SUPPLIED TEXT ::
== Segment start ==

5. DIFFERENTIATION SUMMARY
One sentence synthesizing all three pillars.
 
6. COMPETITIVE DIFFERENTIATION
For each competitor, provide:
- What they genuinely do well
- Where you have defensible advantages
- The consequence for the customer of choosing them over you
 
7. VALIDATION
Run four tests on the completed positioning:
- Duck test: Does it clearly name what the product is?
- Category test: Can the category alone classify the product?
- Swap test: Can a competitor say the same statement truthfully?
- Consequence test: Does each pillar have a tangible cost of inaction?
Flag any failures and suggest revisions.

Go-to-market plan template

Every launch needs a plan. I've written extensively about how to write a go-to-market plan, but here's a condensed template.

markdown
markdown
## Go-to-market plan: [Product/Feature Name]
 
### Overview
**Launch date**: [Date]
**Launch tier**: [1/2/3 - see tier definitions below]
**Owner**: [Name]
**Stakeholders**: [List]
 
### Objectives
1. [Primary objective with measurable target]
2. [Secondary objective with measurable target]
3. [Tertiary objective with measurable target]
 
### Target audience
**Primary ICP**: [Description]
**Secondary ICP**: [Description]
 
### Key messages
**Headline**: [One sentence summary]
**Value prop 1**: [First key message]
**Value prop 2**: [Second key message]
**Value prop 3**: [Third key message]
 
### Launch tier definition
- Tier 1: Major product launch, full marketing push
- Tier 2: Significant feature, moderate marketing push
- Tier 3: Minor feature, lightweight announcement
 
### Tactics by tier
 
**Tier 1 tactics:**
- [ ] Press release and media outreach
- [ ] Blog post (see launch post template)

== Segment end ==

QUESTIONS ::
1. Answer these about the launch template text:
(a) How many tests does the validation step run on the completed positioning?
(b) How is a Tier 3 launch defined?
(c) What does the swap test ask?
2. Extend the launch template text from its last item onward, in the same format.
The lines are separate material with no connection to the template text.

SUPPLIED MATERIAL ::
== Segment start ==

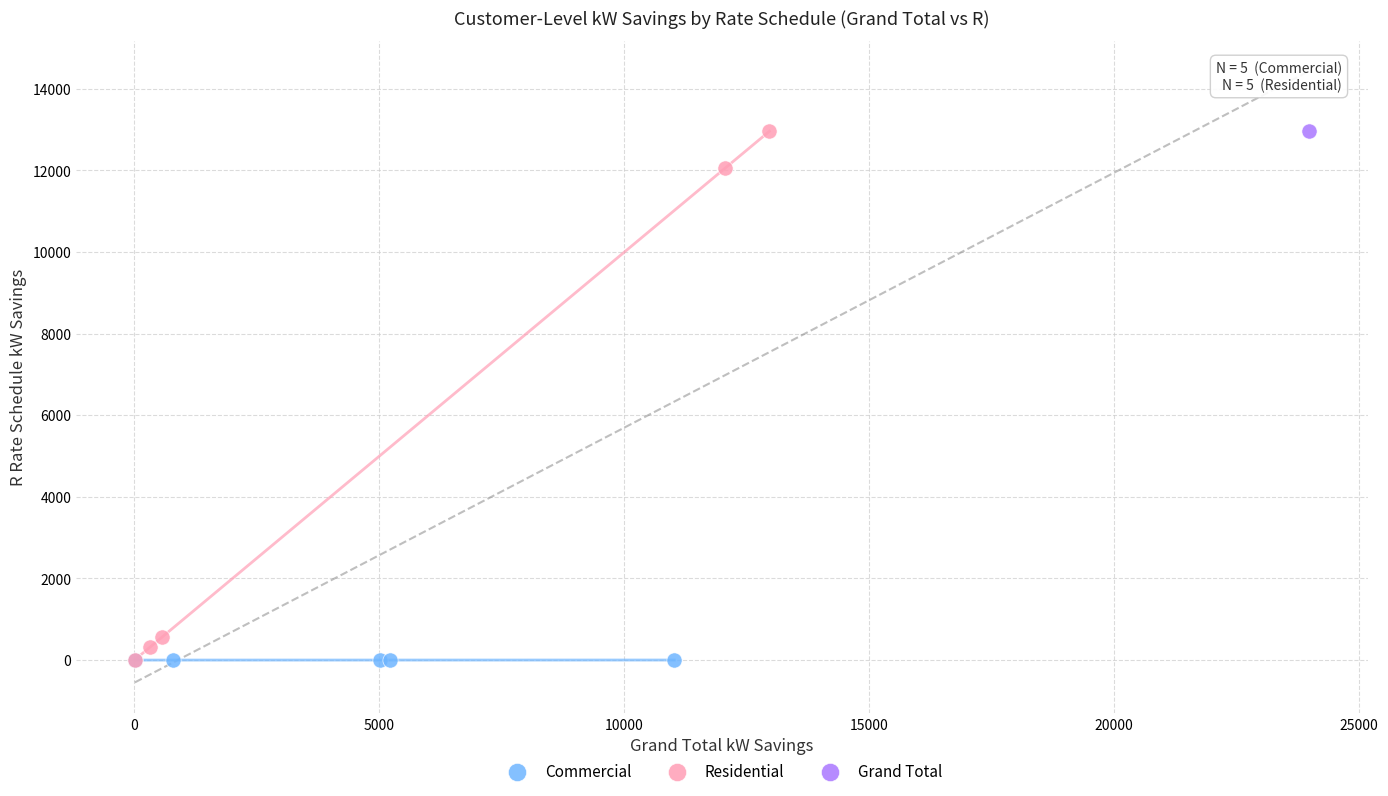

What are all the series names shown in the legend?

Commercial, Residential, Grand Total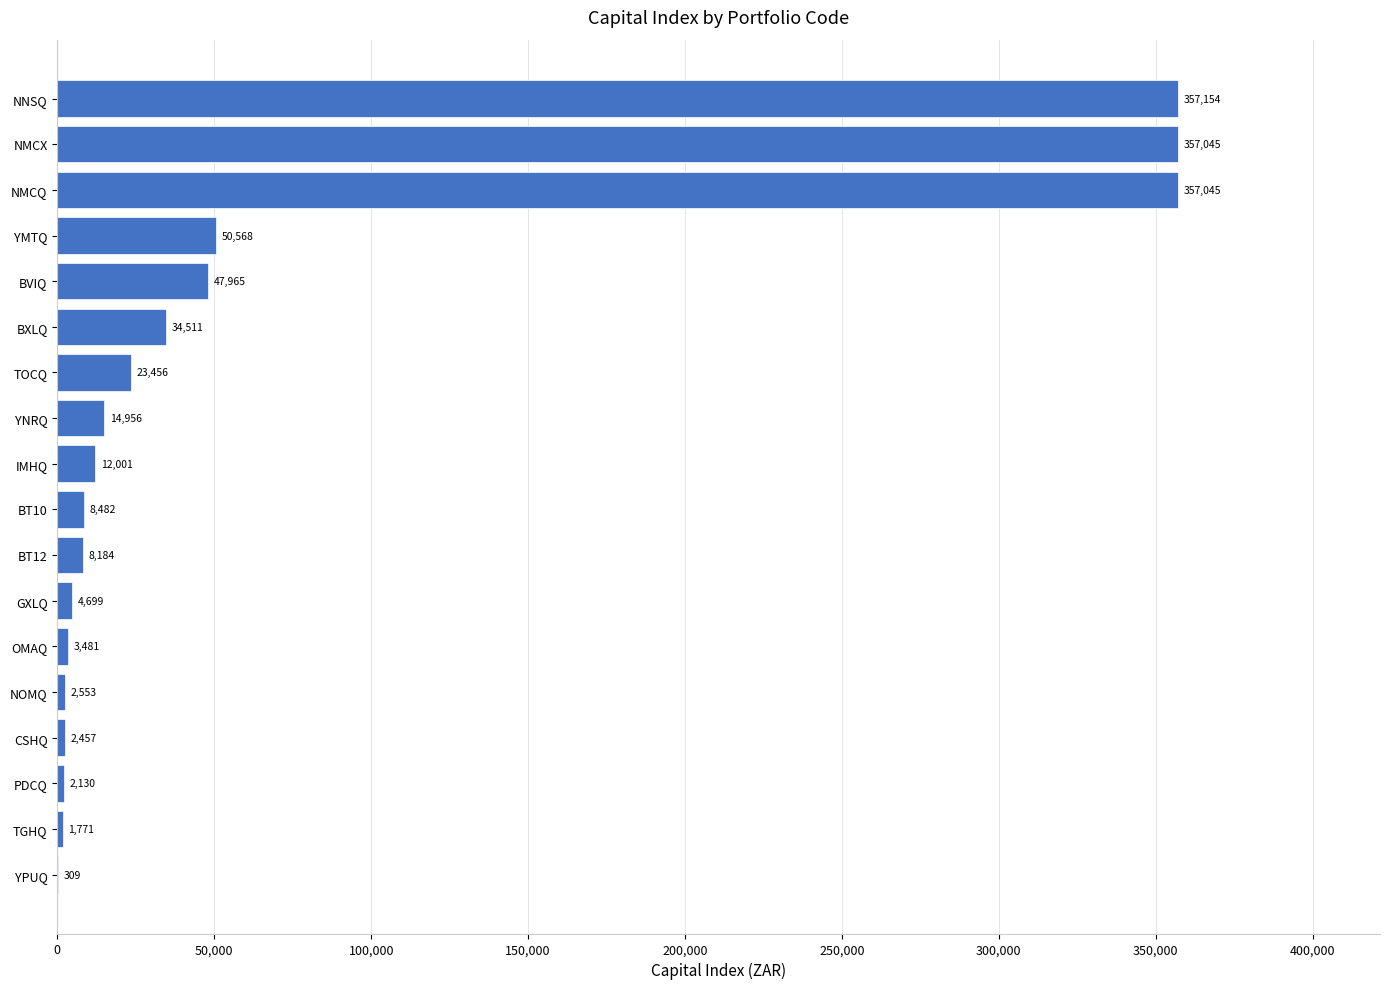

Which category has the highest value across all series?

NNSQ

== Segment end ==

EXPECTED RESPONSES ::
1.
(a) Four.
(b) A minor feature with a lightweight announcement.
(c) Whether a competitor can say the same statement truthfully.

2.
- [ ] Email to full list
- [ ] Social media campaign
- [ ] Paid promotion
- [ ] Webinar or live event
- [ ] Partner communications
- [ ] Sales enablement
- [ ] Customer advisory board preview
 
**Tier 2 tactics:**
- [ ] Blog post
- [ ] Email to relevant segment
- [ ] Social media posts
- [ ] Documentation update
- [ ] Sales notification
 
**Tier 3 tactics:**
- [ ] Changelog entry
- [ ] Documentation update
- [ ] Social mention
 
### Timeline
| Date | Activity | Owner | Status |
|------|----------|-------|--------|
| T-14 | Messaging approved | PMM | |
| T-7 | Blog post drafted | Content | |
| T-3 | Blog post reviewed | Eng | |
| T-1 | Assets staged | Marketing | |
| T-0 | Launch! | All | |
 
### Measurement
**Success metrics:**
- [Metric 1]: Target [X]
- [Metric 2]: Target [Y]
- [Metric 3]: Target [Z]
 
**Tracking plan:**
- [How you'll track each metric]
AI Prompt
AI prompt for launch planning: Use this to generate a complete launch plan:
markdown
markdown
Create a developer product launch plan for [PRODUCT/FEATURE NAME].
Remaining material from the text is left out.